27. We also hold, in the facts and circumstances of this case, the impugned order by way of revision of assessment should not have been passed without giving the assessee an opportunity of personal hearing. But since the same has been denied, the impugned order is hereby quashed.

6. That apart, the impugned Assessment Orders have been passed solely based upon the report submitted by the Enforcement Wing Officials. It is settled legal position that the Assessing Officer, is an independent authority under the Act and he is bound to complete the assessment, taking into consideration the objections raised by the dealer. Therefore, the respondent would not be justified in merely adopting the report as such. However, in the instant case, the respondent cannot be fully faulted because the petitioner did not submit their objections in spite of sufficient time being granted.

7. The record of the proceedings show that at the time when the writ petition was entertained, an order of interim stay was granted subject to the condition that the petitioner pays 25% of the disputed tax for each of the Assessment Years.
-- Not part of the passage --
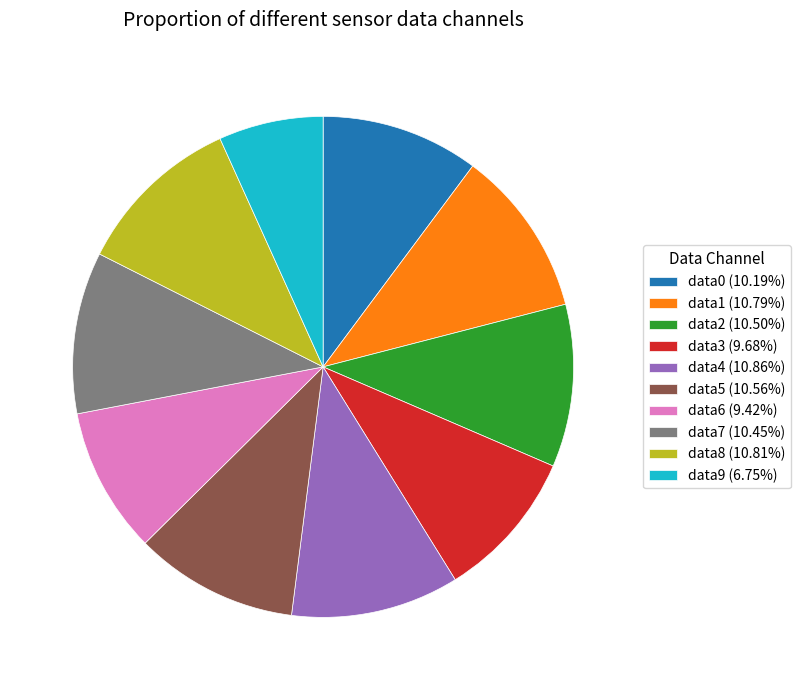

Does any single category account for the majority?

No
This conditional order has been complied with and the interim order has been extended until further orders, vide order dated 26.11.2015.

8 Considering the overall facts and circumstances of the case, this Court is of the view that one more opportunity can be granted to the petitioner to contest the matter on merit.
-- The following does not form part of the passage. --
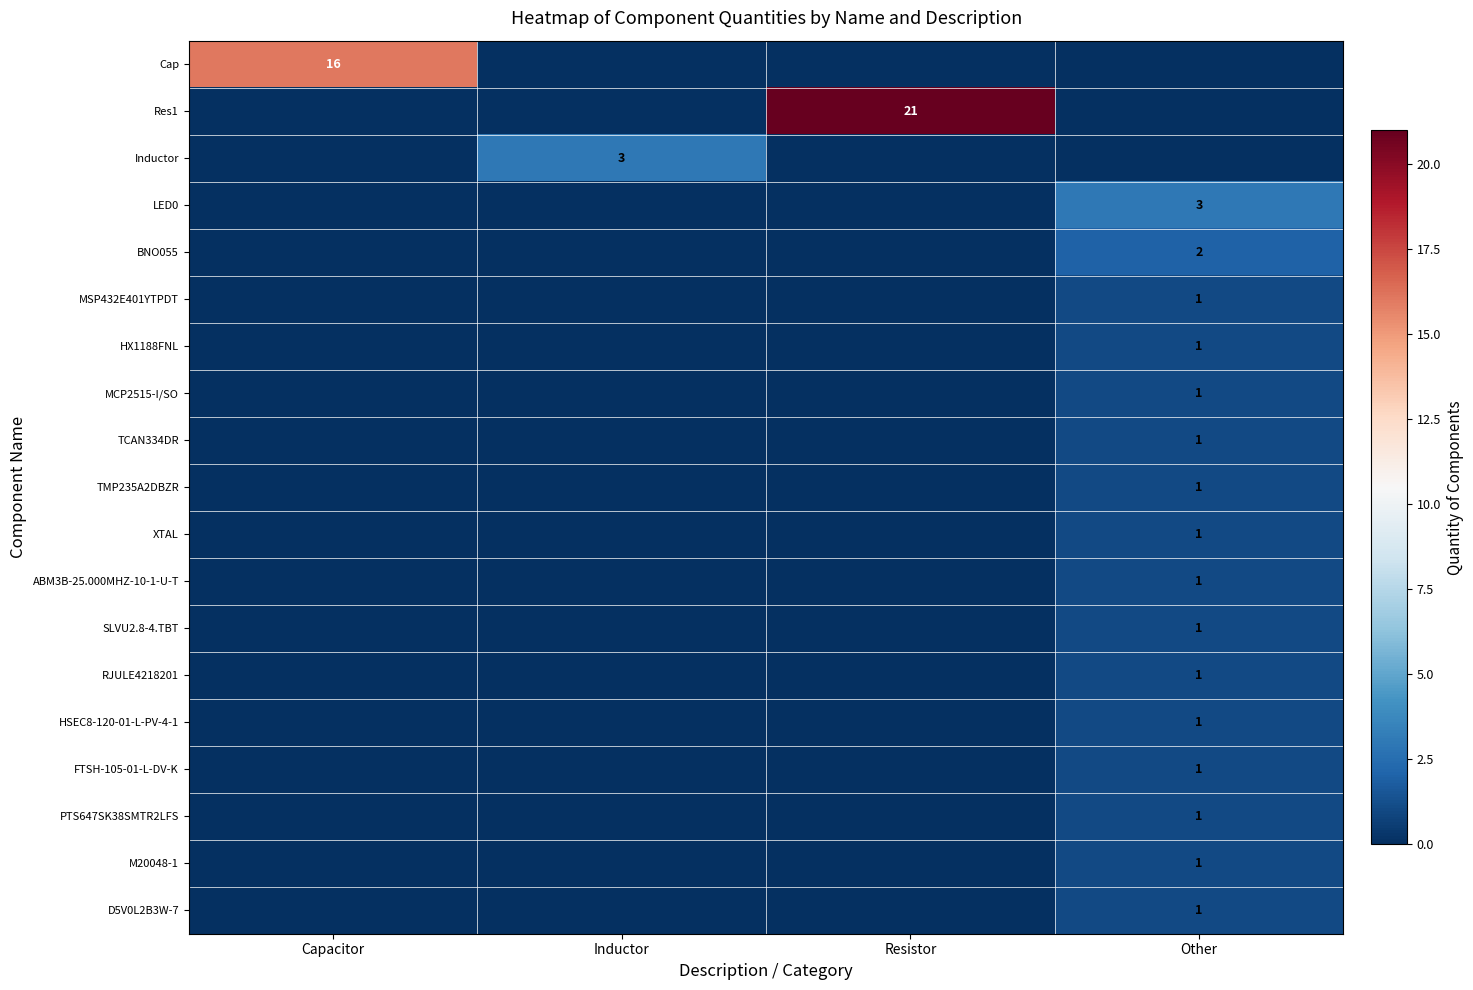

The value of BNO055 at Other is 2. True or false?

True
9 Accordingly, instead of setting aside the respective impugned orders of assessment, the petitioner is directed to treat the impugned proceedings as a Show Cause Notice for the respective Assessment Years and submit their objections within a period of fifteen days from the date of receipt of a copy of this order and on receipt of the objections, the respondent shall afford an opportunity of personal hearing to the petitioner and independently complete the assessment and not solely be guided by the report of the Enforcement Wing Officials. The petitioner, during the course of personal hearing, is entitled to produce the relevant records and documents to substantiate their claim. After considering all the aspects, the respondent shall pass fresh orders of assessment in accordance with law. In the light of the fact that the petitioner had already paid 25% of the disputed tax for all the Assessment Years, no further coercive action shall be initiated against the petitioner till fresh orders are passed based on the above direction.

10 The writ petitions are disposed of with the above directions. No costs. Consequently, the connected miscellaneous petitions are closed.